Lastly, different methodological approaches for analyzing leaf trait relationships may contribute to discordance among study results (SMA analysis versus relationship ratios). Native and invasive species with different relationship ratios (e.g., PNUE) should also have different slopes or elevations of scaling relationships (e.g., Nmass–Amass) rather than a shift along a common slope; however, this is not always the case. At the regional level, SMA analysis and relationship ratio comparisons aligned only 68 % of the time (Table S3). For example, PNUE was higher in invasive than native species in Western Australia; this is apparent from the bivariate plot (Fig. S5). However, the SMA analysis reported a significant shift along a common Nmass–Amass slope, with invasive species at the fast return end of the spectrum. It is possible such differences are the result of outlying values, which though not strong enough to drastically alter the slopes, could have led to a difference in the relationship ratios. While relationship ratios integrate functional strategies across an entire distribution of traits and are easier to present than scaling relationships, they do not always predict specific trends in leaf trait relationships. For example, different slopes can arise through several mechanisms (Fig. 1b) and this information is not apparent from relationship ratios.
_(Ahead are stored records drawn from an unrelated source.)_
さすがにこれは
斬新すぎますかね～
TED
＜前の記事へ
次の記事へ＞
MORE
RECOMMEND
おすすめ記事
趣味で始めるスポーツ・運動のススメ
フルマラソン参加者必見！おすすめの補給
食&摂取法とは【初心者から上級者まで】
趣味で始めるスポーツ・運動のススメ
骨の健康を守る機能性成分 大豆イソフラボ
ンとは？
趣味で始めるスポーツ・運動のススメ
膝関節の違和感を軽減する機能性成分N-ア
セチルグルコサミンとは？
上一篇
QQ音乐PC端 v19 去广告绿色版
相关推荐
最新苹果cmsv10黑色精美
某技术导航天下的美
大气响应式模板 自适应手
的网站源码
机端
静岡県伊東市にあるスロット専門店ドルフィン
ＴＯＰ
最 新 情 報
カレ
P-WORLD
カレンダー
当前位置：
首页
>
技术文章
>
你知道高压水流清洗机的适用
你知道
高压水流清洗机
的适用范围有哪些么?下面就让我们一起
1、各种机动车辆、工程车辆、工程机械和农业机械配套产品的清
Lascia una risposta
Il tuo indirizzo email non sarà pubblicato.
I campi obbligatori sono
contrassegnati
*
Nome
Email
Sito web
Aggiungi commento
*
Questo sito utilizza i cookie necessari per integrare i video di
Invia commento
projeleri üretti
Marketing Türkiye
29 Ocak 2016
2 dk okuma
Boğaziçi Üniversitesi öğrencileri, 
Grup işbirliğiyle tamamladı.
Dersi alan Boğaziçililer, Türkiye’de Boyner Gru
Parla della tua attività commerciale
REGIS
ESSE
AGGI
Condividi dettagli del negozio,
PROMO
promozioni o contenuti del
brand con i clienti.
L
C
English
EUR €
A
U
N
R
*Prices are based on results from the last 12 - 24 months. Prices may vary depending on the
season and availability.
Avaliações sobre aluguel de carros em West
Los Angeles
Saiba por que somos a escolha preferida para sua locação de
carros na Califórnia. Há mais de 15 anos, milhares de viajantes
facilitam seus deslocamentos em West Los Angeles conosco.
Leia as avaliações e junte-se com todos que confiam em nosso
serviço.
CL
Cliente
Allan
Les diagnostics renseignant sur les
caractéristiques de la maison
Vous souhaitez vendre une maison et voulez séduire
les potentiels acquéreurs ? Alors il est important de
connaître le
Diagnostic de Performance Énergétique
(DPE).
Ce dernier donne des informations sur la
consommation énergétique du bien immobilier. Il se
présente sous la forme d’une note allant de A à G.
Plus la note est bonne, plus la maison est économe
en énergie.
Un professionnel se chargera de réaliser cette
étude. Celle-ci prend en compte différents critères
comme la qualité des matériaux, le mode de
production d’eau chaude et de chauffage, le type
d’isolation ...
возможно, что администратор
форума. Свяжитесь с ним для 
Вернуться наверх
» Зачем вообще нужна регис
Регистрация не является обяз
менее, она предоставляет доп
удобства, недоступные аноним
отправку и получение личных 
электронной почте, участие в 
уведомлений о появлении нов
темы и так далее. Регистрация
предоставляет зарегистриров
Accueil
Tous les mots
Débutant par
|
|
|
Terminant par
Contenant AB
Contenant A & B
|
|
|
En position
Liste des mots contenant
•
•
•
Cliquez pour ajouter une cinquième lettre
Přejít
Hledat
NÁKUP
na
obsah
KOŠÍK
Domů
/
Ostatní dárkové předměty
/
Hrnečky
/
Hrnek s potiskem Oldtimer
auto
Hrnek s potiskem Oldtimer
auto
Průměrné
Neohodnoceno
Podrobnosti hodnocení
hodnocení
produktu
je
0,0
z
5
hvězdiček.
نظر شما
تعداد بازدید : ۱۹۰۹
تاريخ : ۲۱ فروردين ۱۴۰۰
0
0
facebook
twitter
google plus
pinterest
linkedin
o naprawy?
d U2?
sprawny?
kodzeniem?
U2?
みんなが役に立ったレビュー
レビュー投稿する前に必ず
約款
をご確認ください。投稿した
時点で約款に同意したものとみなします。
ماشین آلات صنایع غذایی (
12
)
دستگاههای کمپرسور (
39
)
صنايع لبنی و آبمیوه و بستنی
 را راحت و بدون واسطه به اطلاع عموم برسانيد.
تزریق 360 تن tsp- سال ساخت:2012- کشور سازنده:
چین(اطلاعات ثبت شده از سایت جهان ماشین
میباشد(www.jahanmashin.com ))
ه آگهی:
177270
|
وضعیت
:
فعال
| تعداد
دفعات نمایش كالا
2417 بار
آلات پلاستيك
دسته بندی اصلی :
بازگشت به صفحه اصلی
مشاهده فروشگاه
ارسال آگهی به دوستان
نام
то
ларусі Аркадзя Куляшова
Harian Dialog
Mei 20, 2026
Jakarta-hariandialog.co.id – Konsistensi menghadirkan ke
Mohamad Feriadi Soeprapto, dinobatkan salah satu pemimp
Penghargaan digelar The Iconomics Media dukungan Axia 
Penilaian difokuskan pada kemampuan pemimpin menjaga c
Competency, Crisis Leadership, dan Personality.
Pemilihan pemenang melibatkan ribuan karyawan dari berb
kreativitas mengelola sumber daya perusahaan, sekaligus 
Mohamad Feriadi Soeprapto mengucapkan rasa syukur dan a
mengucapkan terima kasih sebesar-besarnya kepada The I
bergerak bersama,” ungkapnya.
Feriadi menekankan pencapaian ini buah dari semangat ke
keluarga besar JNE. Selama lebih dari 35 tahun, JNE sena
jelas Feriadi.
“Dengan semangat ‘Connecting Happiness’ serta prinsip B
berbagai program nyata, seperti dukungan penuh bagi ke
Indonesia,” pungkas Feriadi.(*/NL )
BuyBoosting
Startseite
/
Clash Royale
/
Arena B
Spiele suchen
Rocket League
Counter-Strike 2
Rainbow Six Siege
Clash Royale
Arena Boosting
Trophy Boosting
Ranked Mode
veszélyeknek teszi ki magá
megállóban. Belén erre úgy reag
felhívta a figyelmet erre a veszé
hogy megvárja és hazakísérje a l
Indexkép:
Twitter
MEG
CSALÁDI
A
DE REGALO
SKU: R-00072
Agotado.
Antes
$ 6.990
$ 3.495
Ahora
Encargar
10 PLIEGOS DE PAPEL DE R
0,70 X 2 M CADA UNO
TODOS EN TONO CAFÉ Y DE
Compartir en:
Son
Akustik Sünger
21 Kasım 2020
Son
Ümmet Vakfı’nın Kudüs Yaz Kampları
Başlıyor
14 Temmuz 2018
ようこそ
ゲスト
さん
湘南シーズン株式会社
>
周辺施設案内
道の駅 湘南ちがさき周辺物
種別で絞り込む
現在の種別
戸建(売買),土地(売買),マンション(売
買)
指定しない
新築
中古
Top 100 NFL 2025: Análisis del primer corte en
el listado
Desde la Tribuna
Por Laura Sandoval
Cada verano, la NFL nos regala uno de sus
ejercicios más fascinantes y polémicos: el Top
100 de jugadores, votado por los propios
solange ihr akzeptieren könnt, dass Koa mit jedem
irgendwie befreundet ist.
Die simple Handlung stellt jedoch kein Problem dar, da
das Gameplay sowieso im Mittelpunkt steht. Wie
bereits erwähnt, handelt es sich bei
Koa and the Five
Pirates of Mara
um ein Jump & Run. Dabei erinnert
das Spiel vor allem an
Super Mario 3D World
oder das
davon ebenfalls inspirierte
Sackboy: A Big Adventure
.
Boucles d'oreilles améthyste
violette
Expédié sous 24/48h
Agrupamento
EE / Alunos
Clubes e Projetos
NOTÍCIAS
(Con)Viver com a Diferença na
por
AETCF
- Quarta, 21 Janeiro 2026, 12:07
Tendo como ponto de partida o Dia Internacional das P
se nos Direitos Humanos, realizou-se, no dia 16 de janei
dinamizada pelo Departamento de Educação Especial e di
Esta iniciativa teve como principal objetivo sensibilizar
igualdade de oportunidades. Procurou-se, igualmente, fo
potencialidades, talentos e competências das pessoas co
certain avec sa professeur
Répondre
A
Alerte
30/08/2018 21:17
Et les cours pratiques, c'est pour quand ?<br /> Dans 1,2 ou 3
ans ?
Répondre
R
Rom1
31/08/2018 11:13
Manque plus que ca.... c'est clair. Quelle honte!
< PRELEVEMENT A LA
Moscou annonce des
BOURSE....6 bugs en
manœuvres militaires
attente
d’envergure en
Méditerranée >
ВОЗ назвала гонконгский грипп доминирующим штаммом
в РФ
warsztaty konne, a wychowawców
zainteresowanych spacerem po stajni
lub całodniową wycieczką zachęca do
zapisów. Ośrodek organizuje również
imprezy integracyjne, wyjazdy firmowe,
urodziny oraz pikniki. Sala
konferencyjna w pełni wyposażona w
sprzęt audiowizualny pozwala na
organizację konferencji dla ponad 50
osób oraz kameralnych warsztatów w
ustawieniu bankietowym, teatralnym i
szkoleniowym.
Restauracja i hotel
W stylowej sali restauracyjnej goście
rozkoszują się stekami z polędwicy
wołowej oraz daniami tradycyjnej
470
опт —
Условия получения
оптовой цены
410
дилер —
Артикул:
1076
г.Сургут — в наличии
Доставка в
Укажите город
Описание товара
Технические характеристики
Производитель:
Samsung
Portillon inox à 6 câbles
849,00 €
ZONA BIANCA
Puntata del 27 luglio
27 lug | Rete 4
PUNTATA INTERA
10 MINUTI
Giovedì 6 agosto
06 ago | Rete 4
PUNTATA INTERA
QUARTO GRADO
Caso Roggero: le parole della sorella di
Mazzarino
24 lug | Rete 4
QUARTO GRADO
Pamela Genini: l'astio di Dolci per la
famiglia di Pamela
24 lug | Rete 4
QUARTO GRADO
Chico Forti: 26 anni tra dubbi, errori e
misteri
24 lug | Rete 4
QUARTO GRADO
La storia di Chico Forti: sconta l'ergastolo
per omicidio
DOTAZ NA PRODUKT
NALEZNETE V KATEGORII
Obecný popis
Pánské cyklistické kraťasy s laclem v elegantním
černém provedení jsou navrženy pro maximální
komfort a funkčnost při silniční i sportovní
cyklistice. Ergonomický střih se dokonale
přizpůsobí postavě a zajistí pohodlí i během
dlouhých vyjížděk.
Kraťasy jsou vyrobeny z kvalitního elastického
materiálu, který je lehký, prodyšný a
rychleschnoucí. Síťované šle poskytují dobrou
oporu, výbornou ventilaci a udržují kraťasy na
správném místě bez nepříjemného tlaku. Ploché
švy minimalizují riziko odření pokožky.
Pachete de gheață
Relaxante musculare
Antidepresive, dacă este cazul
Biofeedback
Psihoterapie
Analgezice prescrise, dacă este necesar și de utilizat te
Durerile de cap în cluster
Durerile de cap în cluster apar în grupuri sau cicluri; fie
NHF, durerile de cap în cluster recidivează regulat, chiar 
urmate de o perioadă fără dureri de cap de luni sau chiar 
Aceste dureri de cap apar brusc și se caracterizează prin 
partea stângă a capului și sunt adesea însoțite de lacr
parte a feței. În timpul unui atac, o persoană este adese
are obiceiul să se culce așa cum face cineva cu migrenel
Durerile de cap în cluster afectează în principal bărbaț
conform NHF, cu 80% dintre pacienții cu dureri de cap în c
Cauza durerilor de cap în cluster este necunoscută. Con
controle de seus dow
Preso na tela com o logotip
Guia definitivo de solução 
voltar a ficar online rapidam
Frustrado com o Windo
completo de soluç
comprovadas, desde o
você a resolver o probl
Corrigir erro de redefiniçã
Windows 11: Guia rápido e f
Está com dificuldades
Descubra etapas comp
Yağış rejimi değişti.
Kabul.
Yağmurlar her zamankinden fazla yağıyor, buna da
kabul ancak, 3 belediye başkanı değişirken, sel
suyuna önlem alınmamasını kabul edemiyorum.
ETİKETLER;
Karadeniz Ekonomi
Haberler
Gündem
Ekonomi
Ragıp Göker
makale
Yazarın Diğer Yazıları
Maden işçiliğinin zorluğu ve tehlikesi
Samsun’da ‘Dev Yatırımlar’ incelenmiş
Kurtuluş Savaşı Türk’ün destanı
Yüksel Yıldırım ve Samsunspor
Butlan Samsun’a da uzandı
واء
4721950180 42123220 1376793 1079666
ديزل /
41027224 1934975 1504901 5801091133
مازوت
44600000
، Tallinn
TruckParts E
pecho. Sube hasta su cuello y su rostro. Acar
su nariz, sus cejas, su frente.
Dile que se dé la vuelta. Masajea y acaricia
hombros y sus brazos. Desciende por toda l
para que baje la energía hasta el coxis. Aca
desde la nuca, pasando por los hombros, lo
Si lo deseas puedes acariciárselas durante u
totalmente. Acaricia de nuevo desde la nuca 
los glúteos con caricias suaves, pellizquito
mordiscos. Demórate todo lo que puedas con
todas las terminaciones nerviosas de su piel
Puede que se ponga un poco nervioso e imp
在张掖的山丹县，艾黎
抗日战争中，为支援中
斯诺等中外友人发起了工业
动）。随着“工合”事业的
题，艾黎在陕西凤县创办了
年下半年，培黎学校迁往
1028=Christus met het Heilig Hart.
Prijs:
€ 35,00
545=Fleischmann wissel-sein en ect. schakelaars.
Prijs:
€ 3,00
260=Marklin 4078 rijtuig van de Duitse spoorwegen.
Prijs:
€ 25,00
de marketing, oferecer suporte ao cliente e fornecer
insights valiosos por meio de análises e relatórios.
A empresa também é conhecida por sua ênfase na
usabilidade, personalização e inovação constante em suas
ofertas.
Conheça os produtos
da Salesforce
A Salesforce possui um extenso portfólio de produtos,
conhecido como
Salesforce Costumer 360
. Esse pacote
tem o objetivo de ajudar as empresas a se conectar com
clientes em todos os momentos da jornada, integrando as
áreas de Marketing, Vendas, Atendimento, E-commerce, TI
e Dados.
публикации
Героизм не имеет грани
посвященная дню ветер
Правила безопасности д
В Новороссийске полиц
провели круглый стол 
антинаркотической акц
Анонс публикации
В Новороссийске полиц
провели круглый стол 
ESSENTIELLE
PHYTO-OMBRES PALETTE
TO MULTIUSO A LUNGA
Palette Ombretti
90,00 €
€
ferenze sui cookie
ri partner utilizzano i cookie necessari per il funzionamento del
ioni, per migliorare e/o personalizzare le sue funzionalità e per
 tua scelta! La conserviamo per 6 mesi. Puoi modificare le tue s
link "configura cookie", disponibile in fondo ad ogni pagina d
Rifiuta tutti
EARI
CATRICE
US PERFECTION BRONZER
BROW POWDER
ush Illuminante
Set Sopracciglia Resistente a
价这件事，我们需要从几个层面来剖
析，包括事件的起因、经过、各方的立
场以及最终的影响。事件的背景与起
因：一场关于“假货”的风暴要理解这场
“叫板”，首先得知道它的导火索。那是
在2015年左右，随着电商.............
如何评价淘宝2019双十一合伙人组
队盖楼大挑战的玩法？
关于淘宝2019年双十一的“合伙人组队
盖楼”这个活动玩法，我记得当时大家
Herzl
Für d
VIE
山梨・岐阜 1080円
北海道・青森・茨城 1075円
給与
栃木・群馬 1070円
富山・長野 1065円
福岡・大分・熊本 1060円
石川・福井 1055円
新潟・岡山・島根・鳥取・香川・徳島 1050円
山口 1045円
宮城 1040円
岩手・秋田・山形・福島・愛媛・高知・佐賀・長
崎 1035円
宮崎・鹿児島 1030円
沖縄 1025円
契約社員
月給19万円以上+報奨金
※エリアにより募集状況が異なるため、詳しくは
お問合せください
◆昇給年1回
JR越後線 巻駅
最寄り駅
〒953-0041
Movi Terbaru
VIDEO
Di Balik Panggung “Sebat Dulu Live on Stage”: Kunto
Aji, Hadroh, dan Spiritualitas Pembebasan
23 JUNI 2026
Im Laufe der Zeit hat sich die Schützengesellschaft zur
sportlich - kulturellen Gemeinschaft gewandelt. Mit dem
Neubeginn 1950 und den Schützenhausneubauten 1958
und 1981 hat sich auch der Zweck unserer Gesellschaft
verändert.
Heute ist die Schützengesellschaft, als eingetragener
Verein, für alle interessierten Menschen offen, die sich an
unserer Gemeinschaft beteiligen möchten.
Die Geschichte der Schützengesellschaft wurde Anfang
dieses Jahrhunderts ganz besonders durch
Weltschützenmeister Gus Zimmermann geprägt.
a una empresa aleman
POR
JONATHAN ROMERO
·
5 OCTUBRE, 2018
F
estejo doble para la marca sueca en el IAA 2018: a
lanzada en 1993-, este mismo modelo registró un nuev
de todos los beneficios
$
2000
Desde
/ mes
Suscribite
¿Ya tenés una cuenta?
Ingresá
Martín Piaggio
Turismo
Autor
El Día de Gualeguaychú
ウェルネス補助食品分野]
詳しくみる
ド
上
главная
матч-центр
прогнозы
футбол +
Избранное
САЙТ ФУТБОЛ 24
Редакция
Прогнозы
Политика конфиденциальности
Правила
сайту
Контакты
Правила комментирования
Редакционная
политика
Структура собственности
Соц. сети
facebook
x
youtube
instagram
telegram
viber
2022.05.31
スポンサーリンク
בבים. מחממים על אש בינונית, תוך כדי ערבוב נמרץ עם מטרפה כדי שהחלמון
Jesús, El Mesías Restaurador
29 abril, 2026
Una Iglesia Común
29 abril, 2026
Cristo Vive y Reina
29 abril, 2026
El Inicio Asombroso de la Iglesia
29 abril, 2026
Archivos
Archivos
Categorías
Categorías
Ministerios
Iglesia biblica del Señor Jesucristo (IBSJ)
Thus, we recommend using both approaches to interpret data.

In conclusion, at the global level, native and invasive species displayed shifts along a common slope and, thus, similar carbon capture strategies with invasive species occupying the fast return end of trait relationships. At the regional level, patterns were varied: species groups did not always share a common slope and invasive species were not always positioned on the fast return end of trait relationships. This result supports the idea that invasive species dynamics can be context-dependent (Daehler 2003; Leffler et al. 2014; Matzek 2011; Thompson et al. 1995) and that management of invasive species may differ across communities. If invasive species are consistently on the fast return end of the LES (as in South Africa and Western Australia), ecologists can predict species most at risk of becoming invasive when introduced to a new environment. Furthermore, if native and invasive species differ in the timing or magnitude of resource acquisition and use, lowering resource availability or reinstating natural disturbance regimes may facilitate the restoration of native plant species (e.g., Funk and McDaniel 2010; Steers et al. 2011). Alternatively, where native and invasive species share strategies (as in California and Spain), we may identify native species that can compete with invasive species in restored communities (Funk et al. 2008).